«Клей», вероятно, служит для закрепления ингредиентов, как лак в двух предыдущих коктейлях.
Наконец, эстетика напитка усиливается регламентацией рецептуры, которая заключается в том, что «все это неделю настаивается на табаке сигарных сортов»: сигара в культуре является атрибутом скорее мужского, нежели женского облика.
Напоследок стоит обратить внимание на финал размышлений о «Сучьем потрохе»:
Уже после двух бокалов этого коктейля человек становится настолько одухотворенным, что можно подойти и целых полчаса с полутора метров плевать ему в харю, и он ничего тебе не скажет.
Уже после двух бокалов этого коктейля человек становится настолько одухотворенным, что можно подойти и целых полчаса с полутора метров плевать ему в харю, и он ничего тебе не скажет.
А. Плуцер-Сарно справедливо усматривает в этом фрагменте аллюзию на текст Евангелия[1230], однако в дополнение к новозаветному подтексту можно отметить мотив появления неестественной богатырской силы, коррелирующий с семантикой маскулинно-фольклорного напитка.
Итак, «Сучий потрох» – «былинный» коктейль, в котором к фольклорности примешана новозаветность; он транслирует маскулинную эстетику и обращен скорее к темам физиологического дискомфорта и физической силы, чем к воспетой в поэзии женской телесности, как в «Слезе комсомолки».
* * *
Четыре коктейля главы «Электроугли – 43‐й километр», таким образом, формируют своеобразный алкогольно-лирический цикл, в котором по правилам «словесной выпивки» с каждым коктейлем повышается «художественный градус»: все начинается с довольно простого «Ханаанского бальзама», состоящего из трех ингредиентов, далее читатель открывает для себя «Дух Женевы», чуть более сложный и содержащий четыре компонента, затем следует изысканная «Слеза комсомолки», состоящая из шести компонентов, и завершается цикл «Сучьим потрохом», также состоящим из шести ингредиентов, но впоследствии настаивающимся на седьмом – табаке. Вслед за опьянением героя – и буквальным, и пародийным, эстетическим, такое же опьянение должны, по-видимому, испытать разной степени пытливости читатели, старающиеся вникнуть в тонкости рецептуры и обнаружить хоть какое-то логическое начало, говорящее о закономерности таинства приготовления коктейлей.

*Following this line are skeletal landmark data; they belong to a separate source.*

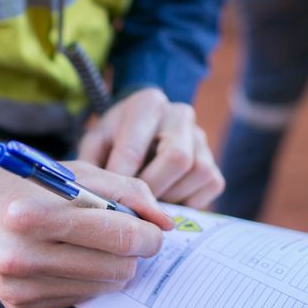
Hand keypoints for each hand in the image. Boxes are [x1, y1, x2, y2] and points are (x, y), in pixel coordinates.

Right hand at [0, 160, 172, 307]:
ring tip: (93, 245)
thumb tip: (167, 224)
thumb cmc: (30, 186)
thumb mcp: (78, 173)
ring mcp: (19, 288)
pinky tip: (66, 260)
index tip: (155, 230)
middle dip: (132, 252)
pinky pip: (80, 299)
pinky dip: (85, 280)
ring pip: (103, 288)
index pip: (119, 236)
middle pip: (118, 268)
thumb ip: (129, 192)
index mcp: (35, 214)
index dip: (149, 235)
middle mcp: (22, 256)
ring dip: (111, 267)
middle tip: (127, 236)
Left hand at [78, 88, 224, 208]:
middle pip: (178, 158)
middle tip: (135, 203)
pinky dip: (190, 200)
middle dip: (153, 188)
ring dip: (173, 195)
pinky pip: (211, 184)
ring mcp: (201, 137)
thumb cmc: (115, 138)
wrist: (141, 132)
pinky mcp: (214, 161)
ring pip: (198, 171)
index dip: (120, 181)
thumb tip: (98, 196)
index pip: (134, 150)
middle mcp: (180, 114)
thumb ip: (93, 164)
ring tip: (150, 200)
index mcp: (147, 103)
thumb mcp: (96, 143)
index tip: (110, 199)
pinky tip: (169, 199)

Из этой точки хочется еще раз вернуться к рецептам и сформулировать несколько наблюдений. Во-первых, если и говорить об определенном виде искусства, то коктейли, конечно, ближе всего к поэтическому творчеству. Все рецепты из главы «Электроугли – 43‐й километр» записаны в столбик; они, по замечанию Ю. Б. Орлицкого, наряду со строками, состоящими из ряда точек, и графиками потребления алкоголя, эквивалентны строфам[1231]. В последних двух коктейлях поэтичность педалируется на фонетическом уровне: в «Слезе комсомолки» слова «лаванда», «вербена», «вода», «зубной» и «лимонад» построены на сонорных и на звонких согласных и делают коктейль наиболее мелодически окрашенным из всех четырех; в «Сучьем потрохе», напротив, превалируют глухие и шипящие согласные. Наконец, как уже было неоднократно отмечено, в языки описания коктейлей в основном включены цитаты, привнесенные из поэтических текстов.